Nails, screws and wires—Aside from the risk of external wounds, if swallowed these items may become stuck or even puncture delicate organs like the stomach, intestines and esophagus. Some may contain zinc, which can result in digestive upset, red blood cell damage, liver or kidney failure and pancreatitis. Always make sure to double check your surroundings for any nails, screws and wires before leaving the area.

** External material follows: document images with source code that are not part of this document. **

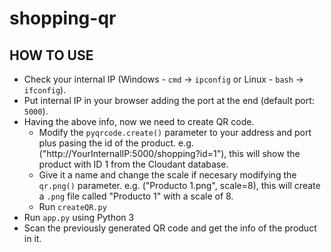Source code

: # shopping-qr

## HOW TO USE
- Check your internal IP (Windows - `cmd` -> `ipconfig` or Linux - `bash` -> `ifconfig`).
- Put internal IP in your browser adding the port at the end (default port: `5000`).
- Having the above info, now we need to create QR code.
  - Modify the `pyqrcode.create()` parameter to your address and port plus pasing the id of the product.
    e.g. ("http://YourInternalIP:5000/shopping?id=1"), this will show the product with ID 1 from the Cloudant database.
  - Give it a name and change the scale if necesary modifying the `qr.png()` parameter.
    e.g. ("Producto 1.png", scale=8), this will create a `.png` file called "Producto 1" with a scale of 8.
  - Run `createQR.py`
-  Run `app.py` using Python 3
- Scan the previously generated QR code and get the info of the product in it.
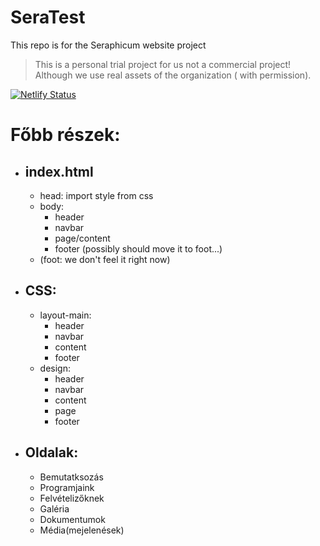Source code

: # SeraTest

This repo is for the Seraphicum website project
> This is a personal trial project for us not a commercial project! Although we use real assets of the organization (
> with permission).

[![Netlify Status](https://api.netlify.com/api/v1/badges/bc110cab-b3d4-4977-ba19-5953decf2697/deploy-status)](https://app.netlify.com/sites/collegium-seraphicum/deploys)

# Főbb részek:

- index.html
  - 
    - head: import style from css
    - body:
        - header
        - navbar
        - page/content
        - footer (possibly should move it to foot...)
    - (foot: we don't feel it right now)
- CSS:
  - 
    - layout-main:
        - header
        - navbar
        - content
        - footer
    - design:
        - header
        - navbar
        - content
        - page
        - footer
- Oldalak:
  -
    - Bemutatksozás
    - Programjaink
    - Felvételizőknek
    - Galéria
    - Dokumentumok
    - Média(mejelenések)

Lead paint—Many paints made prior to 1978 contain lead. Paint can be ingested by pets as larger pieces flake off or even turn into dust and settle on pet’s coats—which can be ingested when pets groom themselves. Signs of lead poisoning include gastrointestinal signs, incoordination, muscle tremors, seizures and even death. Make sure to keep your pets out of the room and sweep up any paint flakes left behind.
Current paints, varnishes and stains—Most indoor paints, varnishes and stains are water based and will cause vomiting and diarrhea if ingested. Outdoor paints, stains and varnishes are frequently hydrocarbon based and may pose a risk for aspiration if the animal vomits.
Paint thinners and strippers can cause severe vomiting, diarrhea, nervous system signs—such as lethargy, incoordination and tremors—aspiration and dermal irritation/burns. Be sure to cover any paints, varnishes, stains and paint thinners or strippers when not in use and keep pets out of the room until paint has dried.
Spackle and caulk—Spackle and caulk sometimes contain ethylene glycol, the same toxic chemical found in antifreeze. Thankfully, the amount is very low and would not be expected to cause kidney damage. These products can be irritating to the stomach so vomiting and diarrhea can occur if they are ingested.
Spray foam insulation and polyurethane glues—These products can contain isocyanates which are compounds that expand in the stomach if ingested. This often forms a large foreign body in the stomach that needs to be surgically removed. In order to prevent any problems, keep these items stored in closed and secure cabinets when not in use so that snooping noses cannot get to them.
Fiberglass insulation—Fiberglass is very irritating and often causes mouth irritation when chewed on. If a large amount of insulation is ingested, an intestinal obstruction can occur.
Project by-products—Leftover materials from your home repair projects, such as sawdust or drywall pieces, can cause stomach upset and possibly intestinal obstruction if enough is ingested. Make sure to sweep up after any work is done!
Power tools and electrical cords—Curious dogs and cats may hear the whir of a drill or the buzz of a saw, go to investigate and get too close to dangerous moving parts so keep your pets away when you are using power tools. Chewing on cords can also cause electrical burns to the mouth and other cardiovascular problems associated with electrocution.
To prevent injuries or intoxications, be sure to keep any and all of these products away from curious paws and snooping noses. Good luck with those home improvements!